Stood next to this older dude who eventually started up some small talk. In no time we got around to chatting about baseball. This guy had one of those strawberry-sized-W.C. Fields, Father Rosacea shnozola's that are mesmerizing. It's the only part of the guy you can look at. He was a funny old character, bitter and hung-over and hostile. He must have been in his late 50s-early 60s. He was one of the these guys who don't want to have a conversation, they want to rant at you.

Well, I can't have that, so I didn't let him talk at me too long. We ended up having a decent chat.

Gabe showed up by 9:00, when the lines were getting hairy. A third line had developed down the center of the steps. By the time they opened the doors, it was a bonafide bum's rush. People rushed in from all directions. Middle aged ladies had their kids, walked up, cutting all lines, and buffaloed their way in.

It was pretty funny. There was a kind of general panic that made everything seem like a little bit too much like a Mel Brooks sketch. But since when is that bad? As I made my way through the bag search I over heard a screatchy Upper East Side Joan Rivers-like voice say, "Which way is Leo? Which way is Leo? I gotta see Leo."

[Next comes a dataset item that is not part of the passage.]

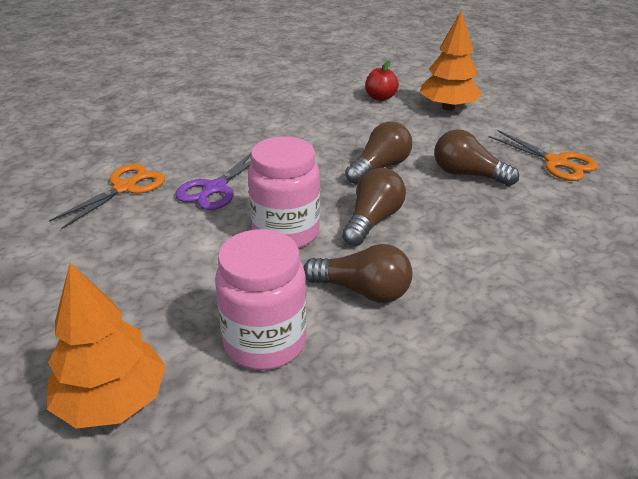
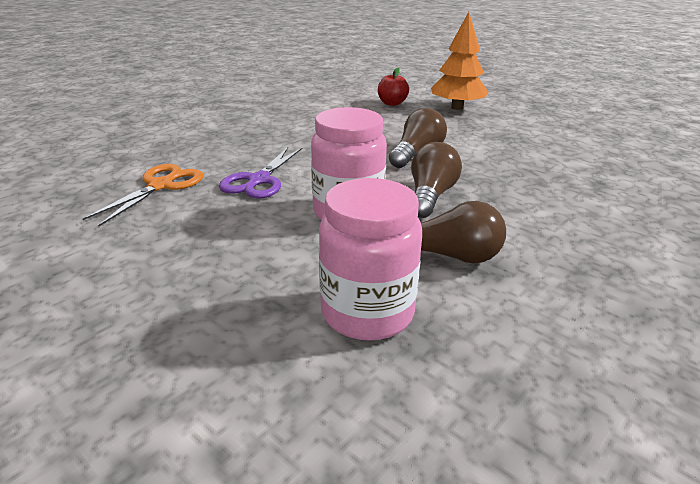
camera: 10 degrees left, 5 degrees down
(113, 401) = (208, 393): orange tree -> none
(467, 174) = (501, 155): brown light bulb -> none
(556, 162) = (575, 141): orange scissors -> none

People were basically sprinting to the Da Vinci exhibit.

At it was crowded. First, they roped us into lines like cattle. Then we made it into the show and the first two galleries were very congested. But after a couple of minutes of adjusting, I found some rush-hour commuter patience, and managed to get a good long look at every picture.

And it was so worth it. The show was absolutely amazing. Despite the viewing conditions. All of the drawings are unbelievably small, and intolerably fine. Walking through the show felt like walking through a genius' hard drive. The guy was like a freakin' computer. He was into everyting---science, art, medicine. And the show has something for everyone.

There was an amazingly animated quality to the studies and drawings of horses. As cerebral and mathematical was Da Vinci was---he is a draftsman in a true architectural sense, his drawings have an expressiveness of an artist, not a mere clincical illustrator.

Gabe and I brought our mitts to have a catch, but we were so hungry after the show, we skipped the catch and headed straight for delicious brunch.

Mmmm, delicious brunch.

Oh, man. It was enough to make me forget the YES-Cablevision screw-job for a minute, that's for sure.